Modern technology is a wonderful thing. It allows us to enjoy comforts in parts of our world that used to be very uncomfortable. It allows us to be better informed about the world around us and learn anything we might want to learn at the click of a few buttons. Hell, it even allows me to pass along these thoughts to you right this moment.
But modern technology is all dependent on electricity and wireless networks…and the moment those two things fail, we will be so. royally. screwed.
INTO THE FOREST is the story of one family. Robert and his daughters Nell and Eva (Ellen Page and Evan Rachel Wood) live off the grid in the Pacific northwest, about a twenty-minute drive from the closest town. One evening the power goes out, and when they turn on their radio to get information about the problem, they discover that the outage is massive – taking out the entire western seaboard at least. Robert quickly senses that they will need to be smart about resources in the face of what will likely be a lengthy crisis. Before that attitude can completely be instilled into his daughters, Robert suffers a fatal accident, leaving the sisters to fend for themselves in deeply dangerous and uncertain times.
Director Patricia Rozema has done a few things with her sharp adaptation of Jean Hegland’s novel. For starters, she has brought to life a story of sisterhood that is nuanced and complexed. When we first meet Nell and Eva, they are just your average entitled millennials…the sort of girls who want to waste a precious resource like generator to turn on their stereo. But as weeks turn to months, we soon see them evolve into more cautious and more intuitive survivors.

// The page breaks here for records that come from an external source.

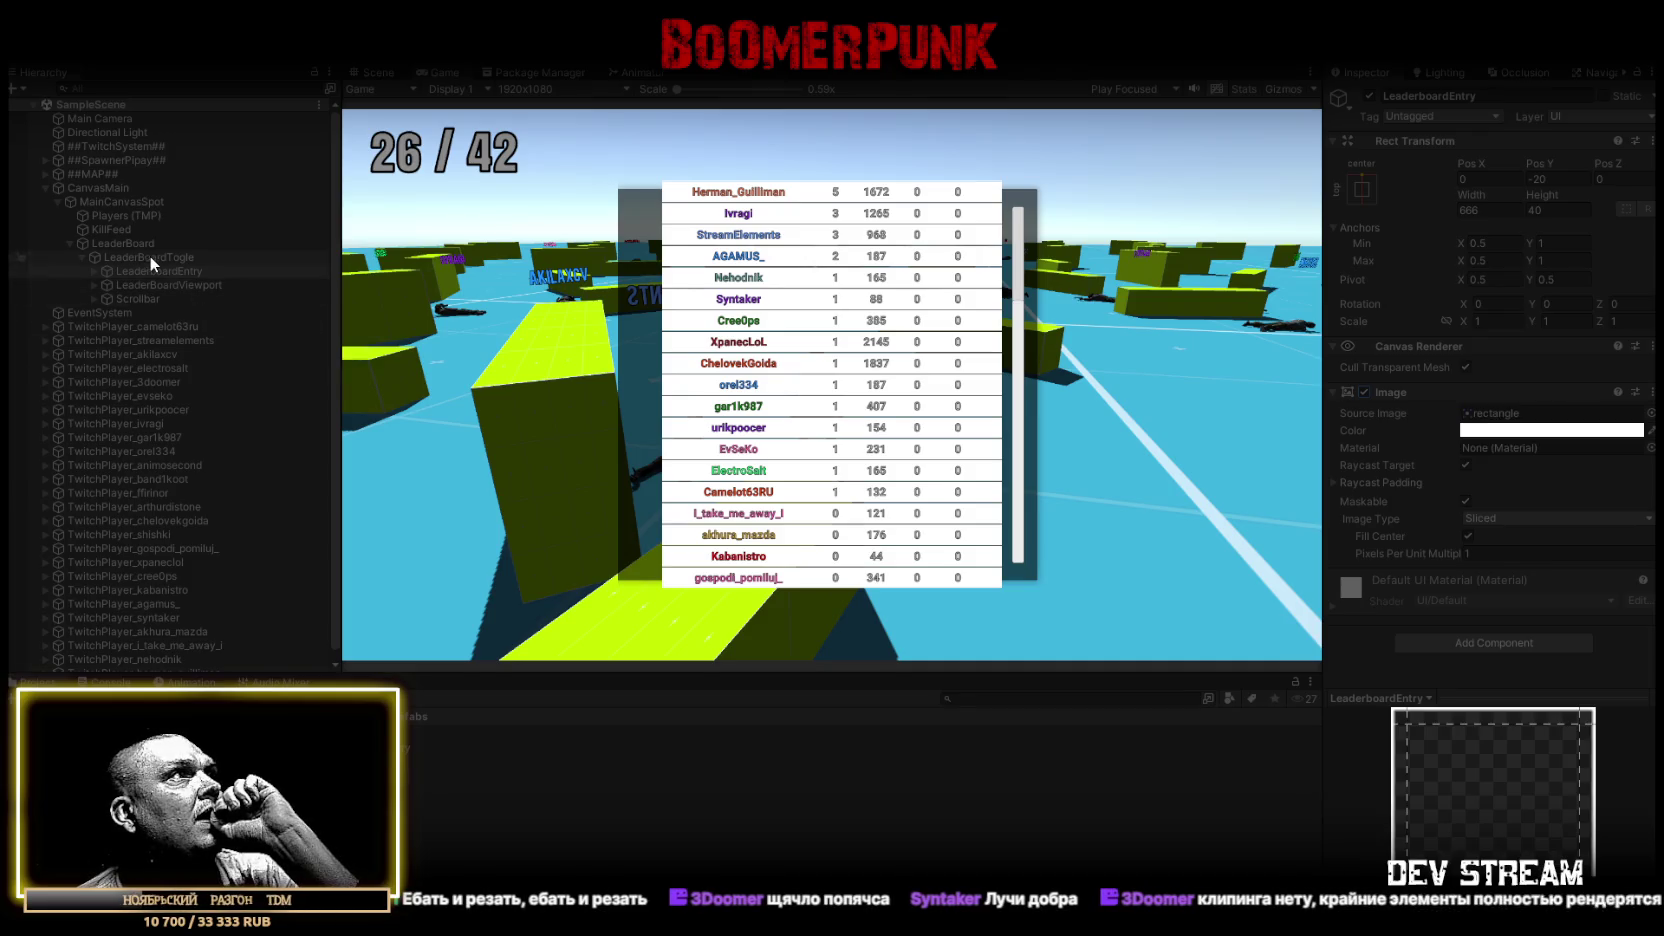
pyautogui.click(150, 258)
pyautogui.click(1364, 391)
pyautogui.click(1364, 391)
pyautogui.moveTo(1533, 188)
pyautogui.mouseDown()
pyautogui.moveTo(1652, 193)
pyautogui.moveTo(1498, 202)
pyautogui.moveTo(1596, 195)
pyautogui.moveTo(1514, 222)
pyautogui.mouseUp()
pyautogui.write('800')
pyautogui.press('Return')
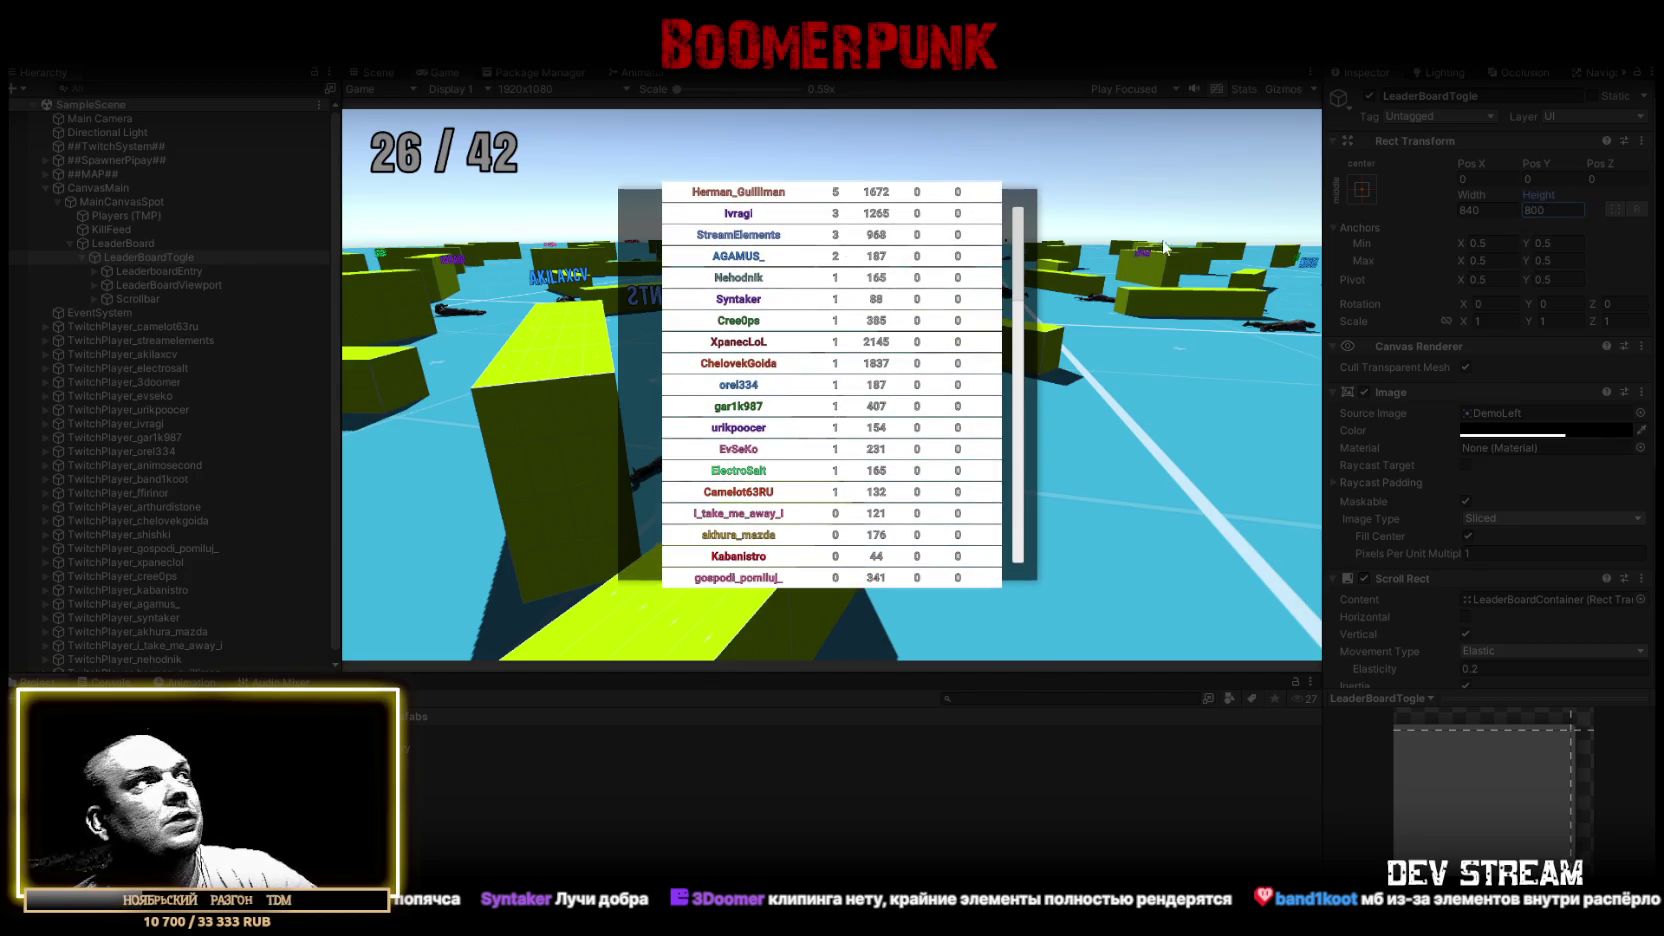
# Increase the leaderboard Scroll Rect's elasticity, then inspect LeaderBoardContainer's layout
pyautogui.click(154, 267)
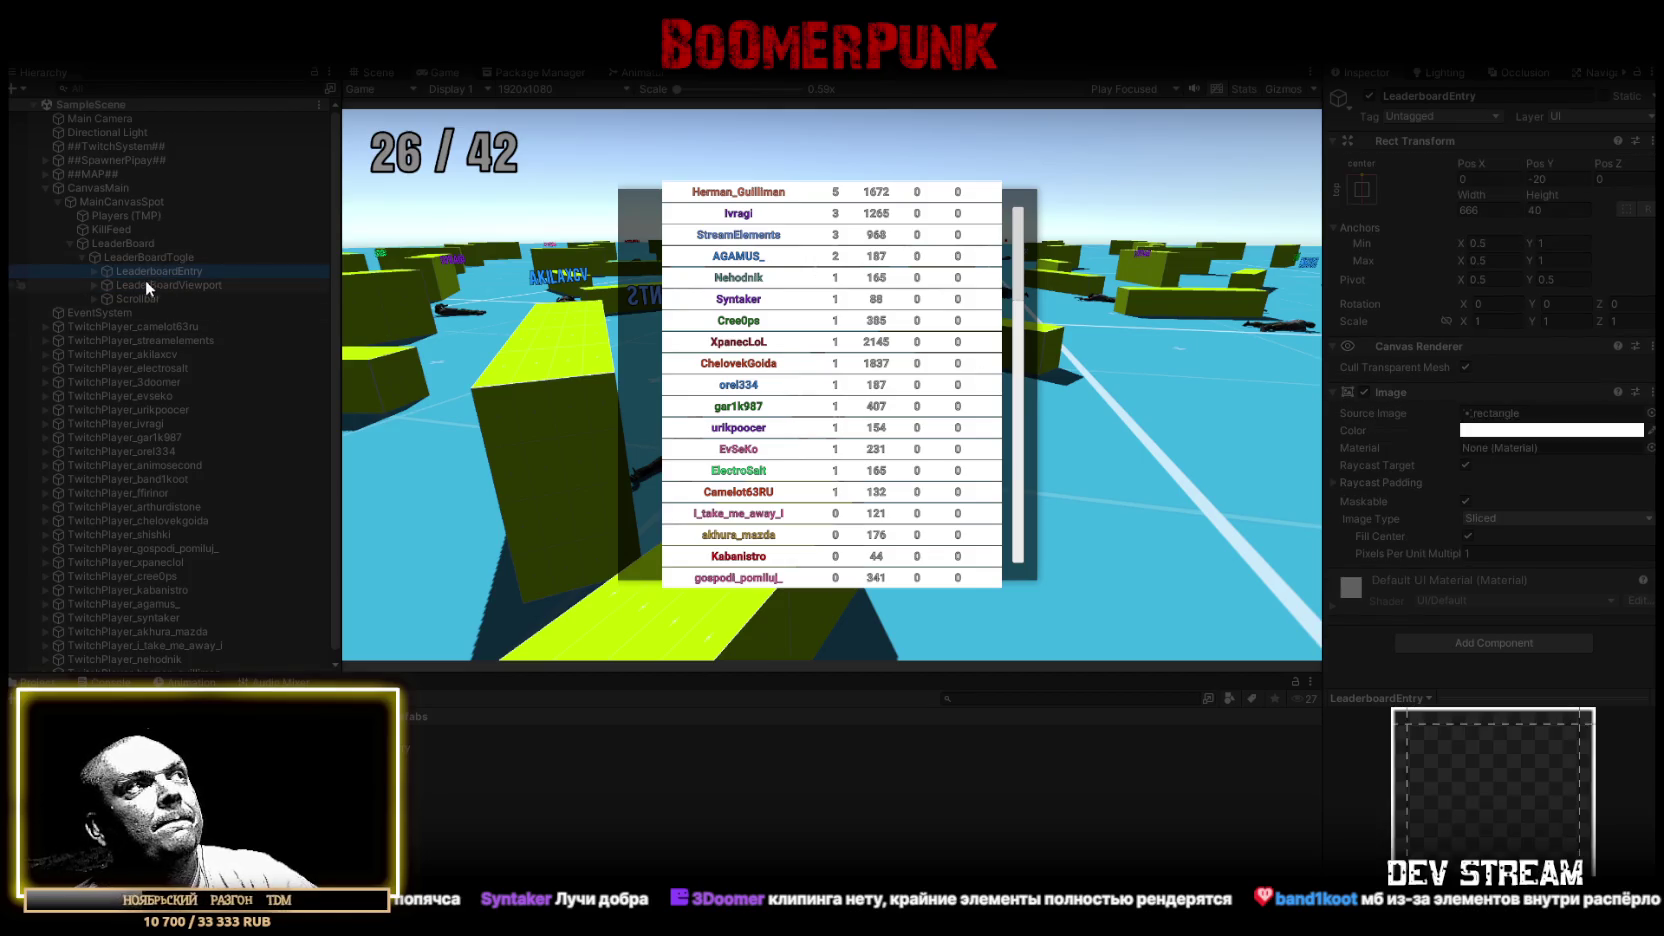
pyautogui.click(155, 258)
pyautogui.scroll(-5, 1403, 442)
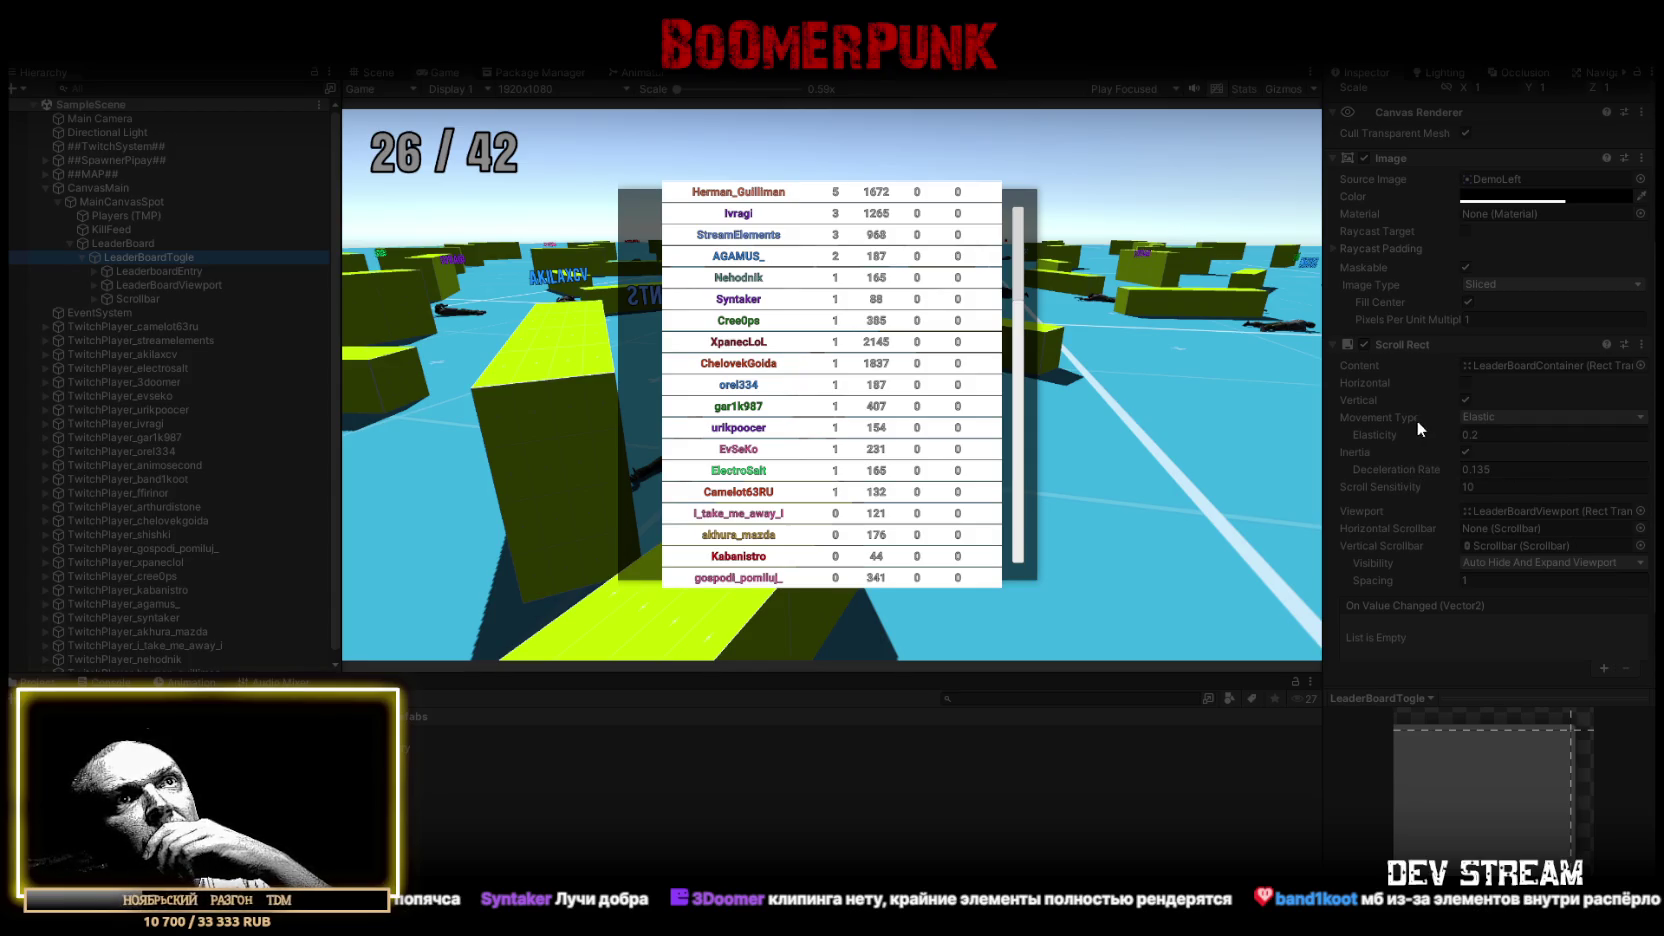
pyautogui.moveTo(1386, 436); pyautogui.dragTo(1407, 437)
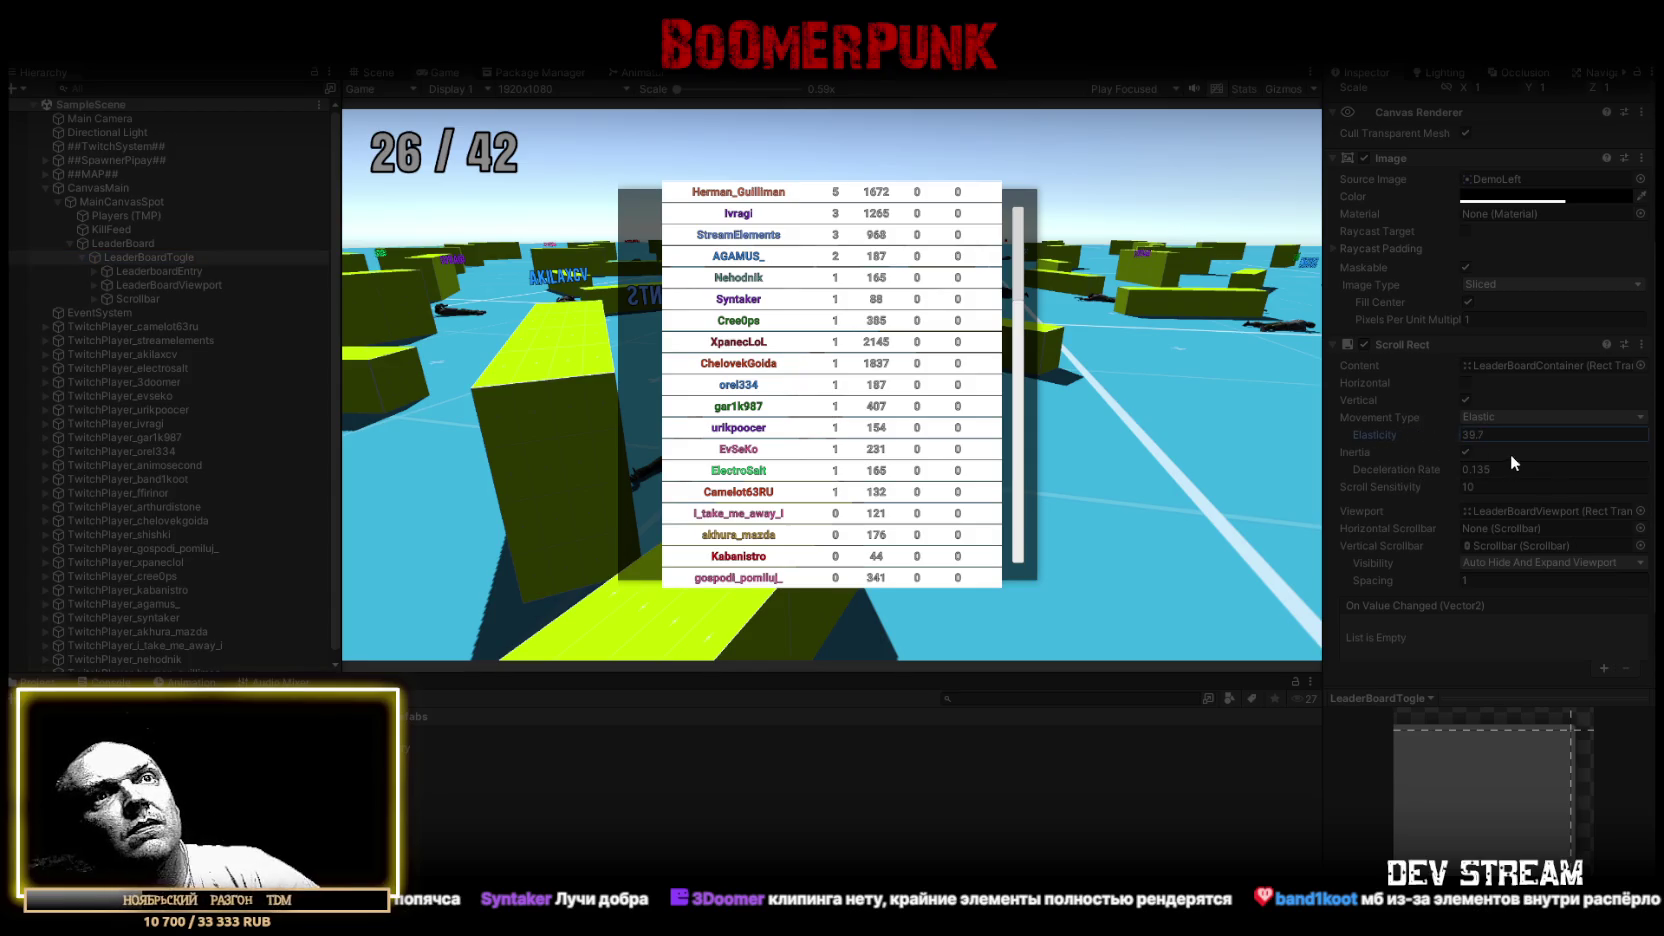
pyautogui.click(118, 285)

Another great achievement of Rozema’s direction is the way it handles a plot turn that I dare not spoil. It’s one that could be controversial, and one that could be contrived…and yet it is handled with such a deft hand that it becomes indelibly powerful. We live in a world that wants to see things in black and white, “my belief versus yours”. However, just as we have to learn to rely on our conveniences less, we also have to learn to use our own hearts and minds more. The story of INTO THE FOREST is a call to not make broad judgements, and be allowed to follow our hearts when the time comes.
INTO THE FOREST begins with the three members of this family all in separate rooms enjoying their comforts, and by the time it’s all over we realize that we need to get away from that. That’s not to say that we all need to unplug…just to say that we need to be able to light a fire as succinctly as we can Google.
We need to know what each-other is capable of as much as we know what they like to Tweet about.